A Home that hugs Pewaukee Lake conjures up a certain vision, an aesthetic of the lakefront lifestyle. Outdoor dining areas. A light-and-bright interior. Windows framing the lake view. Major curb – or, in this case, dock – appeal.
But this house wasn’t it. Built during the 1980s, the 4,400-square-foot home hadn’t been updated at all. Rose-motif wallpaper clung to the walls in one bath, a wooden built-in made the dining room appear drab, and casement windows throughout blocked natural light. Worse, the beige exterior siding screamed “blah.”
“I wouldn’t call it a lake home per se,” says Matt Retzak, a project designer with remodeler Bartelt, about the “dated and dark” property pre-transformation. “You could find the house in any subdivision. It did not take advantage of what it could be.”

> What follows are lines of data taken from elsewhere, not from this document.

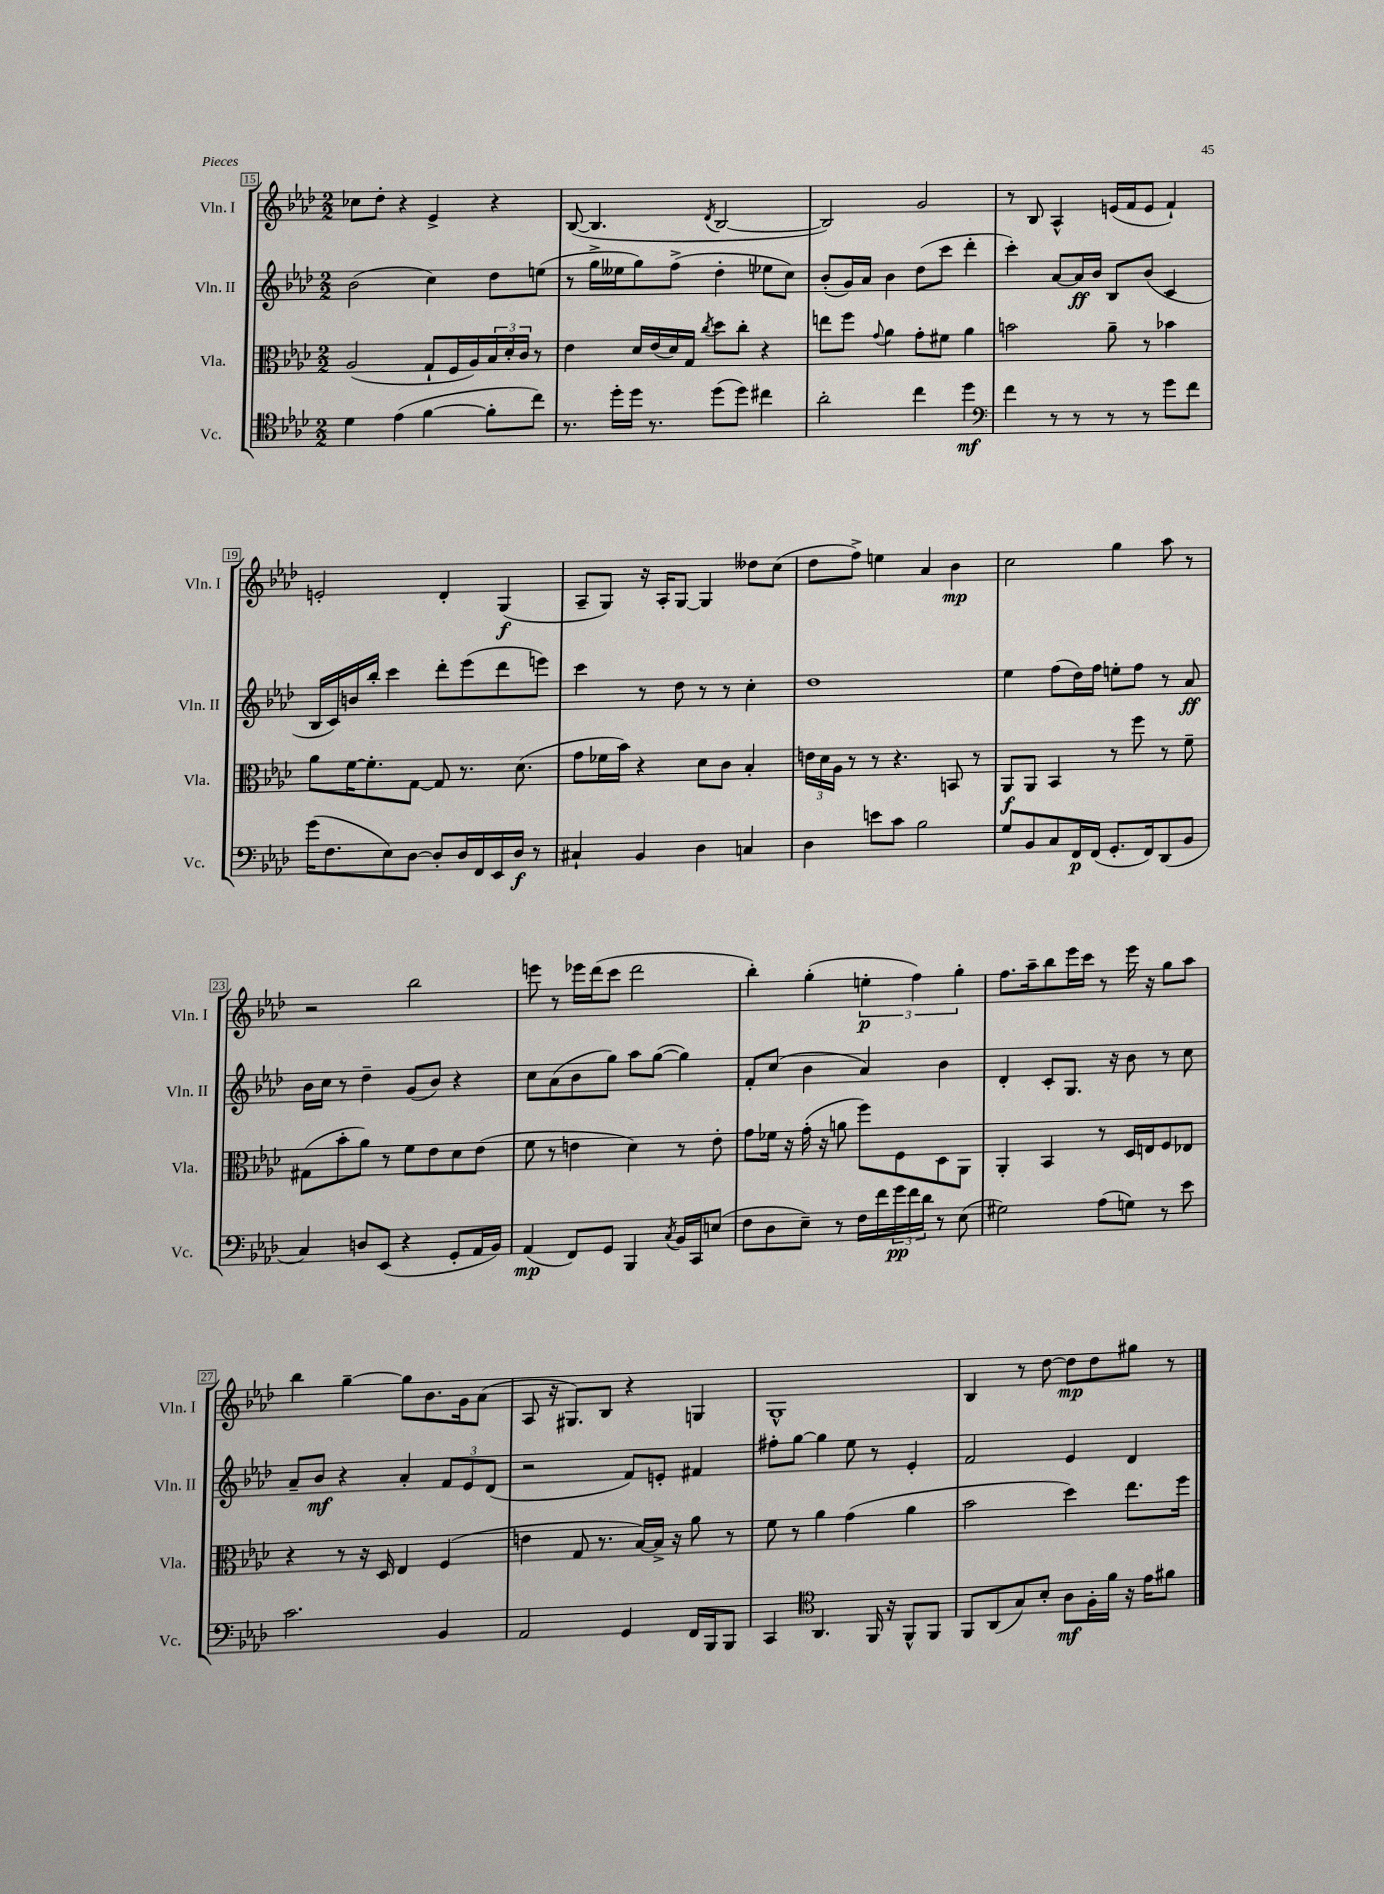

**kern	**kern	**kern	**kern
*staff4	*staff3	*staff2	*staff1
*clefC4	*clefC3	*clefG2	*clefG2
*k[b-e-a-d-]	*k[b-e-a-d-]	*k[b-e-a-d-]	*k[b-e-a-d-]
*M2/2	*M2/2	*M2/2	*M2/2
4d-	(2A-	(2b-	8cc-
.	.	.	8dd-'
(4e-	.	.	4r
[4f	8G`	4cc)	4e-^
.	16F	.	.
.	16A-)	.	.
8f']	24B-	8dd-	4r
.	24d-'	.	.
.	24c	.	.
8cc)	8r	(8ee	.
=	=	=	=
8.r	4e-	8r	([8B-
.	.	16gg^	4.B-]
16dd-'	.	16ee--	.
16dd-	16d-	8gg)	.
8.r	(16e-	.	.
.	16d-)	(8ff^	.
.	16G	.	.
.	8qcc	.	8qd-
(8dd-	8dd-	4dd-'	[2B-
8dd-)	8cc'	.	.
4cc#	4r	8ee-	.
.	.	8cc)	.
=	=	=	=
2a-'	8ee	(8b-'	2B-])
.	8ff	16g)	.
.	.	16a-	.
.	8qqg	.	.
.	4a-	4b-	.
4cc	8g'	(8dd-	2g
.	8f#	8ccc	.
4dd-	4a-	4ddd-'	.
=	=	=	=
*clefF4	*	*	*
4f	2b	4ccc')	8r
.	.	.	8B-
8r	.	[8a-	4A-^^
8r	.	16a-]	.
.	.	16b-	.
8r	8a-~	8B-	(16e
.	.	.	16f
8r	8r	(8b-	8e
8g	4b-	4c	4f`)
8f	.	.	.
=	=	=	=
(16g	8a-	16B-	2e'
8.F	.	16c)	.
.	[16f	16b	.
.	8.f']	16bb-'	.
8E-)	.	4ccc	.
[8D-	[8G	.	.
8D-']	8G]	8ddd-'	4d-'
16D-	8.r	(8eee-	.
16FF	.	.	.
16EE-	.	8ddd-	(4G
16D-	(8.d-	.	.
8r	.	8eee)	.
=	=	=	=
4C#`	8g	4ccc	8A-~
.	16f-	.	8G)
.	16b-)	.	.
4BB-	4r	8r	16r
.	.	.	16A-'
.	.	8dd-	[8G
4D-	8d-	8r	4G]
.	8c	8r	.
4C	4B-'	4cc'	8dd--
.	.	.	(8cc
=	=	=	=
4D-	24e	1dd-	8dd-
.	24d-	.	.
.	24A-	.	.
.	8r	.	8ff^)
8e	8r	.	4ee
8c	4.r	.	.
2B-	.	.	4a-
.	8BB	.	4b-
.	8r	.	.
=	=	=	=
8G	8AA-	4ee-	2cc
8BB-	8AA-	.	.
8C	4BB-	(8ff	.
16FF	.	16dd-)	.
(16FF	.	16ff	.
8.GG'	8r	8ee'	4gg
.	8ff	8ff	.
16FF)	.	.	.
(8DD-	8r	8r	8aa-
8BB-	8f~	8a-	8r
=	=	=	=
4C)	(8G#	16b-	2r
.	.	16cc	.
.	8b-'	8r	.
8D	8a-)	4dd-~	.
(8EE-	8r	.	.
4r	8f	(8g	2bb-
.	8e-	8b-)	.
8GG'	8d-	4r	.
16AA-	(8e-	.	.
16BB-)	.	.	.
=	=	=	=
(4AA-	8f	8cc	8eee
.	8r	(8a-	8r
8FF)	4e	8b-	16eee-
.	.	.	(16ddd-
8GG	.	8gg)	8ccc
4BBB-	4d-)	8aa-	2ddd-
.	.	([8gg	.
8qC	.	.	.
16BB-	8r	4gg])	.
16CC	.	.	.
(8E	8e'	.	.
=	=	=	=
8F	8g	8f'	4bb-')
8D-	16f-	(8cc	.
.	16r	.	.
8E-~)	(16g'	4b-	(4gg'
.	16r	.	.
8r	8a	.	.
16F	8ff)	4a-)	6ee'
16f	.	.	.
24g	8F	.	.
24f	.	.	6ff)
24d-	.	.	.
8r	8D-	4b-	.
.	.	.	6gg'
(8E-	8AA-	.	.
=	=	=	=
2G#)	4AA-'	4d-'	8.ff
.	.	.	16aa-~
.	4BB-	8c'	8bb-
.	.	8.G	16eee-
.	.	.	16ccc
(8A-	8r	.	8r
.	.	16r	.
8G)	16D-	8b-	16eee-
.	16E	.	16r
8r	8F	8r	8gg
8e-	8E-	8cc	8aa-
=	=	=	=
2.c	4r	8a-~	4bb-
.	.	8b-	.
.	8r	4r	[4gg~
.	16r	.	.
.	16D-	.	.
.	4E-	4a-'	8gg]
.	.	.	8.b-
4BB-	(4F	12f	.
.	.	.	16g
.	.	12e-	.
.	.	.	(8a-
.	.	(12d-	.
=	=	=	=
2AA-	4e	2r	8A-
.	.	.	16r
.	.	.	8.G#)
.	8G	.	.
.	8.r	.	8B-
4GG	.	8f)	4r
.	[16B-)	.	.
.	16B-^]	8e'	.
.	16r	.	.
16FF	8a-	4f#	4G
16BBB-	.	.	.
8BBB-	8r	.	.
=	=	=	=
4CC	8f	8ff#'	1G^^
.	8r	[8gg	.
*clefC4	*	*	*
4.AA-	4a-	4gg]	.
.	(4g	8ee-	.
16FF	.	8r	.
16r	.	.	.
8FF^^	4a-	4e-'	.
8FF	.	.	.
=	=	=	=
8FF	2b-	2f	4B-
(8AA-	.	.	.
8G)	.	.	8r
8B-'	.	.	[8dd-
8A-	4dd-)	4e-	8dd-]
16F'	.	.	8dd-
16f	.	.	.
16r	8.ee-	4d-	8gg#
16e-	.	.	.
8f#	.	.	8r
.	16ff	.	.
==	==	==	==
*-	*-	*-	*-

But it did have “good bones,” says Retzak, who teamed up with Bartelt interior designer Heather Scott to reimagine the home. Their No. 1 goal: make it look like a modern lake house. The two-year remodel added a screen porch, deck, dining area and one more bedroom to the house’s three, while also revitalizing the kitchen, common rooms and lower-level rec room. A clawfoot tub was added to one bath as a nod to nostalgia (the homeowner had always envied one in his grandmother’s home).
Creating a modern lake home vibe, says Retzak, “starts with the amount of glass and how functional living spaces all flow together. By adding that, you get these panoramic views of the lake.” Knocking down walls, introducing a vaulted beadboard ceiling, and installing new windows (including arched ones to capture even more of the view) were among the first steps. Aiming for a “Nantucket vibe,” they filled the new open-concept layout in with white kitchen cabinetry, a wet bar, a coffee bar, a mudroom, folding glass doors between the dining room and the screen porch, and other updated amenities.
“They wanted it to be cozy but not too grandiose,” Retzak says of the owners, a couple who often host their adult children for social gatherings and live here year-round. Swapping out every single piece of furniture and installing new landscaping, including a pergola above the garage, did wonders. “We didn’t keep a whole lot. It was pretty much a reboot of what was there,” says Retzak, adhering to “the blurring of the lines between indoor and outdoor.” For the final touch, they added white trim to contrast with the home’s new blue exterior. In fact, coats of white paint became the project’s biggest ally, right on down to the foyer staircase, where they painted over the wood trim and added a custom newel post with a contemporary chandelier overhead.
Scott’s favorite space to design was the lower level. The homeowner “has a larger-than-life personality, and loves [people],” she says. The “pub feel” room, inspired by his travels, is a new twist on the man cave for “after he’s been out on the lake all day,” Scott says. It has a faux-tin ceiling, a pool table, a gas fireplace with a crackle finish, mosaic tile and an antique mirror to dial it back a century.
All of the efforts during this two-year remodel proved to be worth the wait. Now the owners can uncork a bottle of wine in the pub after a day out on the lake or socialize with family and friends on the screen porch.
Plus, Retzak says, “it’s more cost effective than taking a bulldozer to it.”